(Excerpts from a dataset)

***

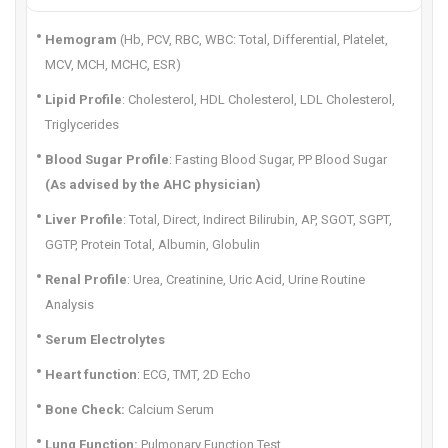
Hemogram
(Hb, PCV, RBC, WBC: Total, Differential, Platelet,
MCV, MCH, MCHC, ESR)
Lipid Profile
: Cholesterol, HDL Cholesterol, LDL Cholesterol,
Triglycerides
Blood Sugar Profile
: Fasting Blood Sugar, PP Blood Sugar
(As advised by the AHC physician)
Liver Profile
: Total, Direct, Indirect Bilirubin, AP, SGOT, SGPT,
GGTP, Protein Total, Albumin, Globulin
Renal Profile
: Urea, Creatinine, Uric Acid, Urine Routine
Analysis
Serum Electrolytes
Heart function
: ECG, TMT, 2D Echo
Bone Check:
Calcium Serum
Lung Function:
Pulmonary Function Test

***

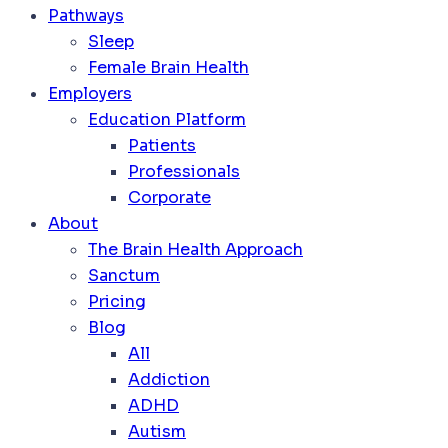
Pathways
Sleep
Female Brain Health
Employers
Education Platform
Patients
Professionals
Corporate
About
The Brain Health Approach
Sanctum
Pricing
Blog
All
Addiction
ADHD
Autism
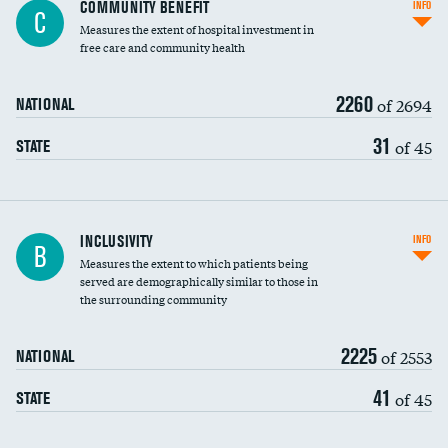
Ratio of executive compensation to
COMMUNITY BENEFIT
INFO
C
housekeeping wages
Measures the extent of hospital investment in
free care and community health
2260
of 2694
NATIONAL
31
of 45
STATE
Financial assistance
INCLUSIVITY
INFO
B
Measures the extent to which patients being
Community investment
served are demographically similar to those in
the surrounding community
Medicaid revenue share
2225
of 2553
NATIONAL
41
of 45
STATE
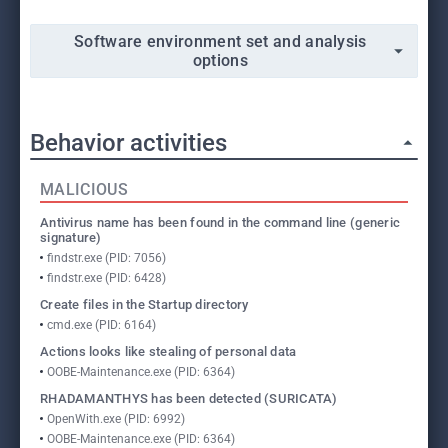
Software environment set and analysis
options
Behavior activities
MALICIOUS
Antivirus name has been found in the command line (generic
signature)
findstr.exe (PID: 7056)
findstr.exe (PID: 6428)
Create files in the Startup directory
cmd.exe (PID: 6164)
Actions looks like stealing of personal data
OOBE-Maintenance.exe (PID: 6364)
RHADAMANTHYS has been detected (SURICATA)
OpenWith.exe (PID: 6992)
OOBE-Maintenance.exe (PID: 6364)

***

### Exercise
Look through the records and gather each line with the word "Total".

### Solution for this exercise
(Hb, PCV, RBC, WBC: Total, Differential, Platelet,
: Total, Direct, Indirect Bilirubin, AP, SGOT, SGPT,
GGTP, Protein Total, Albumin, Globulin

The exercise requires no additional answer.